In love chemistry there is an important question that is why we fall in love. Is it to escape loneliness? To answer our deepest need? Is it the ultimate extension of our social network? The answer is many.
Firstly proximity plays a vital role. Proximity includes the geographical nearness. When the lover and the beloved stay in a nearest place love can causes so surely. It also happens for gradual communication of two opposite sexual being. The Mere Exposure Effect that is repeated contact with novel stimuli tends to increase liking for the stimuli. People also tend to meet in locations engaging in activities that reflect common interests. Work and school – offer much time shared together and many shared common interests. Frequent chances to appraise and predict also helps to fall in love.


Secondly similarity is an important one.
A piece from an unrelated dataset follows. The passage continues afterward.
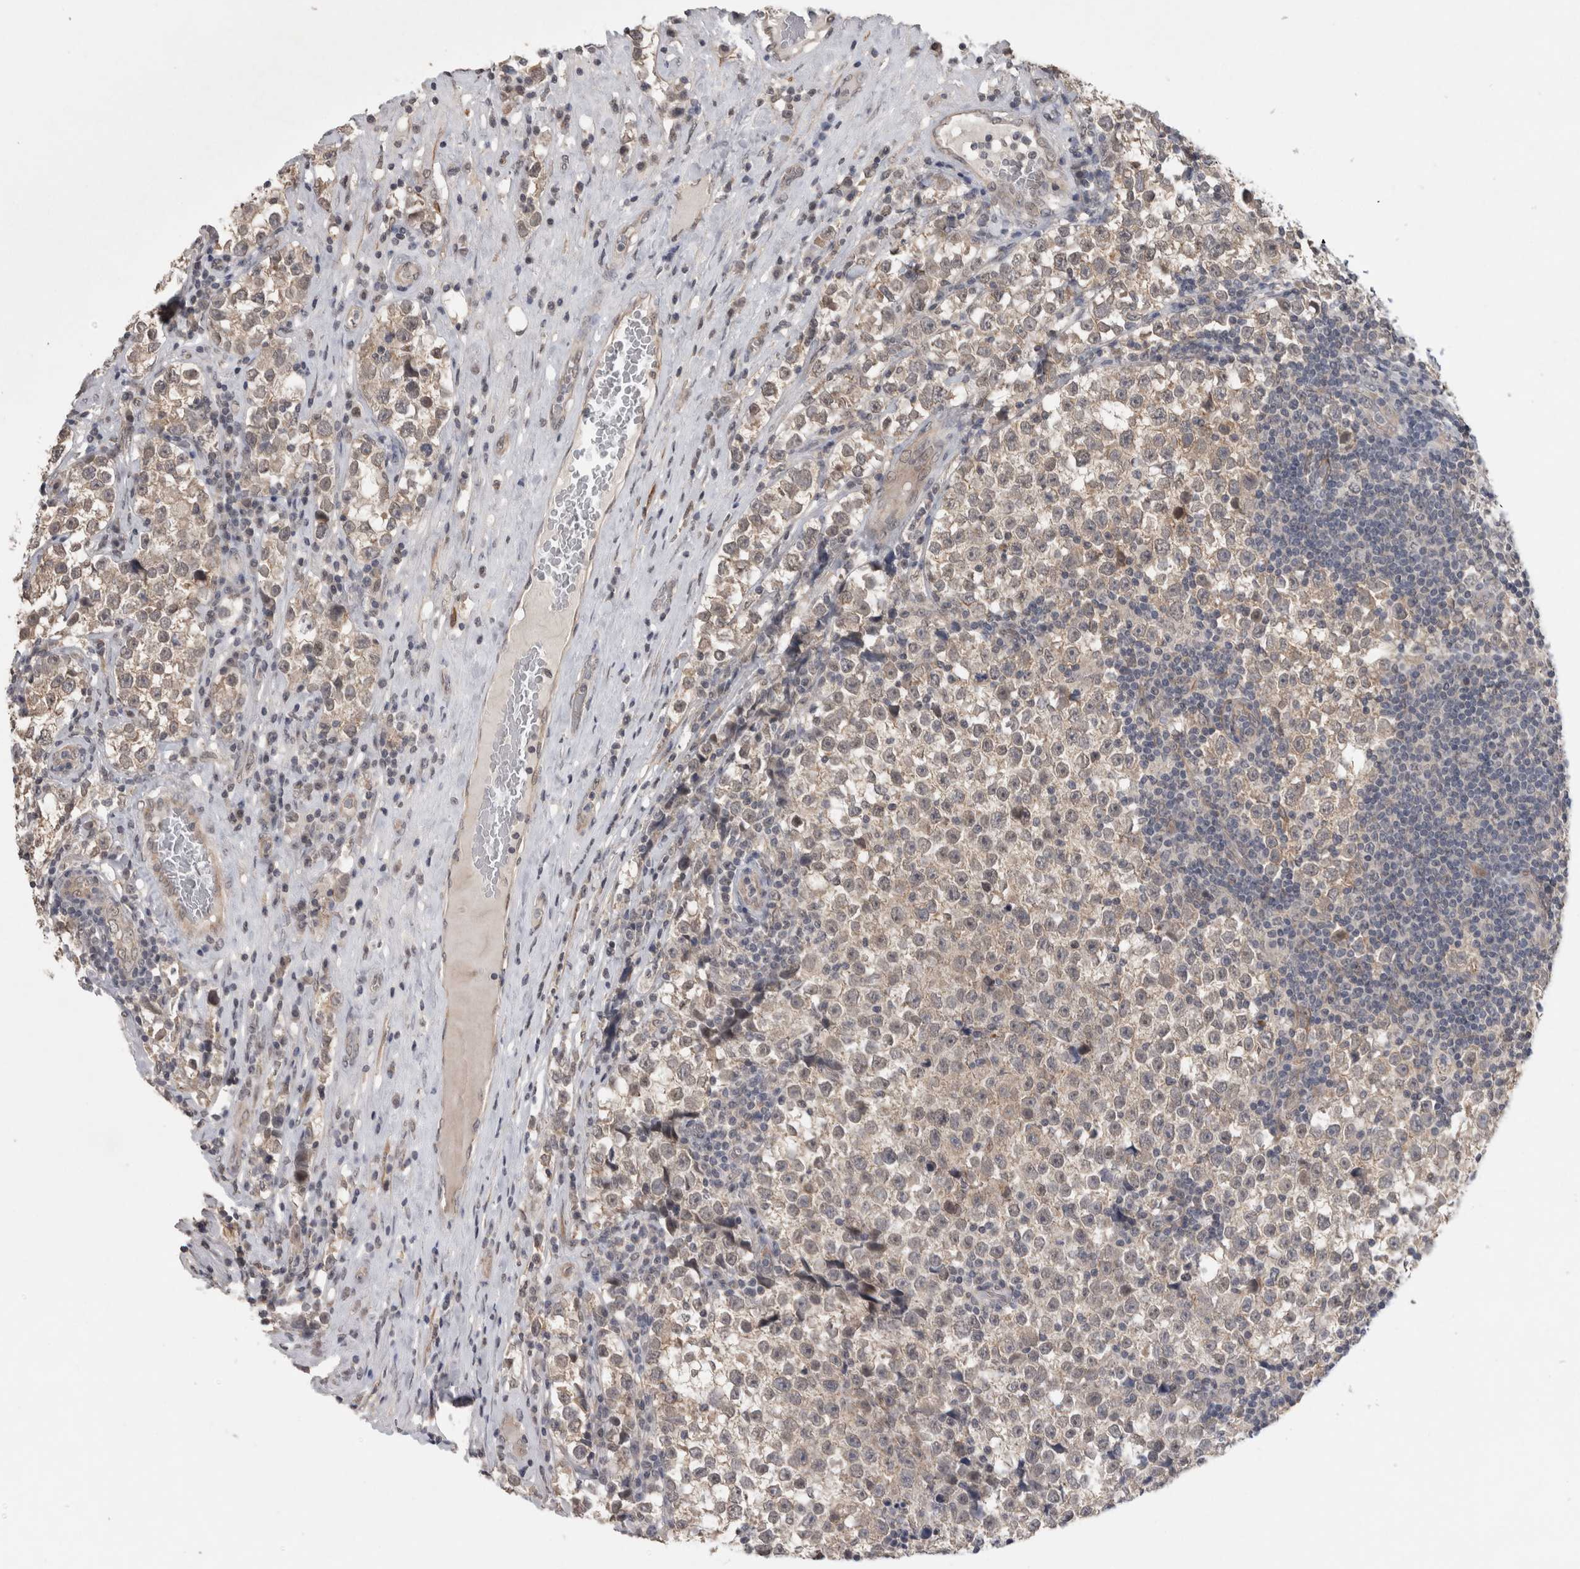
{"staining": {"intensity": "weak", "quantity": "25%-75%", "location": "cytoplasmic/membranous"}, "tissue": "testis cancer", "cell_type": "Tumor cells", "image_type": "cancer", "snomed": [{"axis": "morphology", "description": "Normal tissue, NOS"}, {"axis": "morphology", "description": "Seminoma, NOS"}, {"axis": "topography", "description": "Testis"}], "caption": "The image displays staining of testis cancer, revealing weak cytoplasmic/membranous protein positivity (brown color) within tumor cells. (DAB = brown stain, brightfield microscopy at high magnification).", "gene": "RHPN1", "patient": {"sex": "male", "age": 43}}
Lovers often share beliefs, values, attitudes, interests and intellect. Usually they have similar levels of physical attractiveness. Tendency to have relationships with those of equal education, social status, age, religion, etc. is generally known as homophile. Another thing is reciprocity. We tend to like people who like us. Beside Couples who show equal levels of affection last longer.
Physical attractiveness also makes love. Attractive people ate both sought as friends and lovers and perceived as possessing many desired qualities. We like to look at them and think they have more to offer. We like being seen with them because we think May be they are more confident and healthier. But as time goes on the importance of beauty fades.